Retype all of the records below line for line, without changing a single character.

**Data for chart analysis:**
· · · · · · ·

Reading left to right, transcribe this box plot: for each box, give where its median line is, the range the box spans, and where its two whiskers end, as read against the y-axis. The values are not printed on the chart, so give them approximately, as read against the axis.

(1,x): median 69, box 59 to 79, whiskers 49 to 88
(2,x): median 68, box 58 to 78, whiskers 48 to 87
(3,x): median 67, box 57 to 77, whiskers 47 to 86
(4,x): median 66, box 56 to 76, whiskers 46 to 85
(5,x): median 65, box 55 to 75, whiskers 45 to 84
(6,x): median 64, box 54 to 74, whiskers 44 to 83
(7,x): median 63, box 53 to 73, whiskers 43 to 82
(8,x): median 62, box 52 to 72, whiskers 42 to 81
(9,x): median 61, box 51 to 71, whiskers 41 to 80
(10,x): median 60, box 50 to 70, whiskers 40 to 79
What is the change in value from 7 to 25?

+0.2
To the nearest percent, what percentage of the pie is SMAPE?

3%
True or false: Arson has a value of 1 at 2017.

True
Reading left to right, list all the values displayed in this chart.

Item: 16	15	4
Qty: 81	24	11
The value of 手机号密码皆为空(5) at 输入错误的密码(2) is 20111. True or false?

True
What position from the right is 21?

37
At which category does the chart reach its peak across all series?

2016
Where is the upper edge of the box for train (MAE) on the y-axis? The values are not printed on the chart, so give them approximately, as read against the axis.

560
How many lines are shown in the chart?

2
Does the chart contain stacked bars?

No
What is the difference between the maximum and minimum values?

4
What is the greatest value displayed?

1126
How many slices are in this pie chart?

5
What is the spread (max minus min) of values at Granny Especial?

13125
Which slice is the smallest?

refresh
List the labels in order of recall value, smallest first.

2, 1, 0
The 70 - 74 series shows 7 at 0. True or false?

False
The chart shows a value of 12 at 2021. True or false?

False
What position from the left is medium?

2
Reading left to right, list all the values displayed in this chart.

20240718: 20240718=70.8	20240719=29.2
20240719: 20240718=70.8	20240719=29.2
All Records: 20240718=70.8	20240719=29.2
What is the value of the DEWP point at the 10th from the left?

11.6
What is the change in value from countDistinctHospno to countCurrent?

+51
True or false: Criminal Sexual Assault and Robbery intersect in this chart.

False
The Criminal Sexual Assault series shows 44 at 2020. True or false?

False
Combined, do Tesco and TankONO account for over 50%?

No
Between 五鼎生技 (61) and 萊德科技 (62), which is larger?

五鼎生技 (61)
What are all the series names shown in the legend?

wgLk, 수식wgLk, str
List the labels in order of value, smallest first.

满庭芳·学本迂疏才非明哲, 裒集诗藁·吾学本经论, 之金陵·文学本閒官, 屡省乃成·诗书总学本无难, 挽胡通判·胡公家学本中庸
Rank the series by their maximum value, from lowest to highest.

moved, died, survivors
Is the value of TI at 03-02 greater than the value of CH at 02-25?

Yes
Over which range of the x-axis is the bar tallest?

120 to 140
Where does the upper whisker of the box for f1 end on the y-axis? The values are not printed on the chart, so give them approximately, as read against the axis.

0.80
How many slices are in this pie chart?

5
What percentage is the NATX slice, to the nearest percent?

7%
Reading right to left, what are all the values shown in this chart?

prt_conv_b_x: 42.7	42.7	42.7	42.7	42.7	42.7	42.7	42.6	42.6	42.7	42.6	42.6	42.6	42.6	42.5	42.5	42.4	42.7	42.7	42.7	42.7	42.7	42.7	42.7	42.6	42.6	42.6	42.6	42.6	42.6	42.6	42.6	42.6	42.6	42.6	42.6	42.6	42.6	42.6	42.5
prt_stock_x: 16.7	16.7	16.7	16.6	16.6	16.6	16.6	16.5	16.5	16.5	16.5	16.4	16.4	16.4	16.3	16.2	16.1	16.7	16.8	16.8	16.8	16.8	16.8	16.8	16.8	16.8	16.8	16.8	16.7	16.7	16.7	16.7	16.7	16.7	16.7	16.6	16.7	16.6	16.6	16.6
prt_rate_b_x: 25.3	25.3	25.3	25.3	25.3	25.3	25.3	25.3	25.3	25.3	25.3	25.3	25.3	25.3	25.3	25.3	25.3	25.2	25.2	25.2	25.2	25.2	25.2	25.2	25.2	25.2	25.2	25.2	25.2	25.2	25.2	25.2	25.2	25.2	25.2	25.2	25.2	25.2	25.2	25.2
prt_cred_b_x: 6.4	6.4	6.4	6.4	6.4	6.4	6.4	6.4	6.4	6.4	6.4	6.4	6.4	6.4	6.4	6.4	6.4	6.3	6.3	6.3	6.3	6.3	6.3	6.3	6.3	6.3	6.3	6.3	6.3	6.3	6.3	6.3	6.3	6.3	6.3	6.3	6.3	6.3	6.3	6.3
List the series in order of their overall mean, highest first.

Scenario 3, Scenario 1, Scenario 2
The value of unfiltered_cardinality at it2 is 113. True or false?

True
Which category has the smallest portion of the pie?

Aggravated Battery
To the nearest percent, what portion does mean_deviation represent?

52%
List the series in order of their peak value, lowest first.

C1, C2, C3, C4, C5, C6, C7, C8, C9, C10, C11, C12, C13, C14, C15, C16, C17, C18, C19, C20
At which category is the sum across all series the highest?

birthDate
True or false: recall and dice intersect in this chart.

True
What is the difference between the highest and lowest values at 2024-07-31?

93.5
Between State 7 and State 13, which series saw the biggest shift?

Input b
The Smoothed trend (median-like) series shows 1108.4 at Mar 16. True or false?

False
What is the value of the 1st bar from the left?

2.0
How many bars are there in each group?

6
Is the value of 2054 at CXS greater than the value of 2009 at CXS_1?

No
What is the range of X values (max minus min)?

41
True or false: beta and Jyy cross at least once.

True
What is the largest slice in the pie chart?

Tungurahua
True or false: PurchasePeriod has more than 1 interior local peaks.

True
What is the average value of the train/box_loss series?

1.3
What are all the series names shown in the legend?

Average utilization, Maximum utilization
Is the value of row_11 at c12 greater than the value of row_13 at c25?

· · · · · · ·

**WRITTEN REPLY:**
Reading left to right, transcribe this box plot: for each box, give where its median line is, the range the box spans, and where its two whiskers end, as read against the y-axis. The values are not printed on the chart, so give them approximately, as read against the axis.

(1,x): median 69, box 59 to 79, whiskers 49 to 88
(2,x): median 68, box 58 to 78, whiskers 48 to 87
(3,x): median 67, box 57 to 77, whiskers 47 to 86
(4,x): median 66, box 56 to 76, whiskers 46 to 85
(5,x): median 65, box 55 to 75, whiskers 45 to 84
(6,x): median 64, box 54 to 74, whiskers 44 to 83
(7,x): median 63, box 53 to 73, whiskers 43 to 82
(8,x): median 62, box 52 to 72, whiskers 42 to 81
(9,x): median 61, box 51 to 71, whiskers 41 to 80
(10,x): median 60, box 50 to 70, whiskers 40 to 79
What is the change in value from 7 to 25?

+0.2
To the nearest percent, what percentage of the pie is SMAPE?

3%
True or false: Arson has a value of 1 at 2017.

True
Reading left to right, list all the values displayed in this chart.

Item: 16	15	4
Qty: 81	24	11
The value of 手机号密码皆为空(5) at 输入错误的密码(2) is 20111. True or false?

True
What position from the right is 21?

37
At which category does the chart reach its peak across all series?

2016
Where is the upper edge of the box for train (MAE) on the y-axis? The values are not printed on the chart, so give them approximately, as read against the axis.

560
How many lines are shown in the chart?

2
Does the chart contain stacked bars?

No
What is the difference between the maximum and minimum values?

4
What is the greatest value displayed?

1126
How many slices are in this pie chart?

5
What is the spread (max minus min) of values at Granny Especial?

13125
Which slice is the smallest?

refresh
List the labels in order of recall value, smallest first.

2, 1, 0
The 70 - 74 series shows 7 at 0. True or false?

False
The chart shows a value of 12 at 2021. True or false?

False
What position from the left is medium?

2
Reading left to right, list all the values displayed in this chart.

20240718: 20240718=70.8	20240719=29.2
20240719: 20240718=70.8	20240719=29.2
All Records: 20240718=70.8	20240719=29.2
What is the value of the DEWP point at the 10th from the left?

11.6
What is the change in value from countDistinctHospno to countCurrent?

+51
True or false: Criminal Sexual Assault and Robbery intersect in this chart.

False
The Criminal Sexual Assault series shows 44 at 2020. True or false?

False
Combined, do Tesco and TankONO account for over 50%?

No
Between 五鼎生技 (61) and 萊德科技 (62), which is larger?

五鼎生技 (61)
What are all the series names shown in the legend?

wgLk, 수식wgLk, str
List the labels in order of value, smallest first.

满庭芳·学本迂疏才非明哲, 裒集诗藁·吾学本经论, 之金陵·文学本閒官, 屡省乃成·诗书总学本无难, 挽胡通判·胡公家学本中庸
Rank the series by their maximum value, from lowest to highest.

moved, died, survivors
Is the value of TI at 03-02 greater than the value of CH at 02-25?

Yes
Over which range of the x-axis is the bar tallest?

120 to 140
Where does the upper whisker of the box for f1 end on the y-axis? The values are not printed on the chart, so give them approximately, as read against the axis.

0.80
How many slices are in this pie chart?

5
What percentage is the NATX slice, to the nearest percent?

7%
Reading right to left, what are all the values shown in this chart?

prt_conv_b_x: 42.7	42.7	42.7	42.7	42.7	42.7	42.7	42.6	42.6	42.7	42.6	42.6	42.6	42.6	42.5	42.5	42.4	42.7	42.7	42.7	42.7	42.7	42.7	42.7	42.6	42.6	42.6	42.6	42.6	42.6	42.6	42.6	42.6	42.6	42.6	42.6	42.6	42.6	42.6	42.5
prt_stock_x: 16.7	16.7	16.7	16.6	16.6	16.6	16.6	16.5	16.5	16.5	16.5	16.4	16.4	16.4	16.3	16.2	16.1	16.7	16.8	16.8	16.8	16.8	16.8	16.8	16.8	16.8	16.8	16.8	16.7	16.7	16.7	16.7	16.7	16.7	16.7	16.6	16.7	16.6	16.6	16.6
prt_rate_b_x: 25.3	25.3	25.3	25.3	25.3	25.3	25.3	25.3	25.3	25.3	25.3	25.3	25.3	25.3	25.3	25.3	25.3	25.2	25.2	25.2	25.2	25.2	25.2	25.2	25.2	25.2	25.2	25.2	25.2	25.2	25.2	25.2	25.2	25.2	25.2	25.2	25.2	25.2	25.2	25.2
prt_cred_b_x: 6.4	6.4	6.4	6.4	6.4	6.4	6.4	6.4	6.4	6.4	6.4	6.4	6.4	6.4	6.4	6.4	6.4	6.3	6.3	6.3	6.3	6.3	6.3	6.3	6.3	6.3	6.3	6.3	6.3	6.3	6.3	6.3	6.3	6.3	6.3	6.3	6.3	6.3	6.3	6.3
List the series in order of their overall mean, highest first.

Scenario 3, Scenario 1, Scenario 2
The value of unfiltered_cardinality at it2 is 113. True or false?

True
Which category has the smallest portion of the pie?

Aggravated Battery
To the nearest percent, what portion does mean_deviation represent?

52%
List the series in order of their peak value, lowest first.

C1, C2, C3, C4, C5, C6, C7, C8, C9, C10, C11, C12, C13, C14, C15, C16, C17, C18, C19, C20
At which category is the sum across all series the highest?

birthDate
True or false: recall and dice intersect in this chart.

True
What is the difference between the highest and lowest values at 2024-07-31?

93.5
Between State 7 and State 13, which series saw the biggest shift?

Input b
The Smoothed trend (median-like) series shows 1108.4 at Mar 16. True or false?

False
What is the value of the 1st bar from the left?

2.0
How many bars are there in each group?

6
Is the value of 2054 at CXS greater than the value of 2009 at CXS_1?

No
What is the range of X values (max minus min)?

41
True or false: beta and Jyy cross at least once.

True
What is the largest slice in the pie chart?

Tungurahua
True or false: PurchasePeriod has more than 1 interior local peaks.

True
What is the average value of the train/box_loss series?

1.3
What are all the series names shown in the legend?

Average utilization, Maximum utilization
Is the value of row_11 at c12 greater than the value of row_13 at c25?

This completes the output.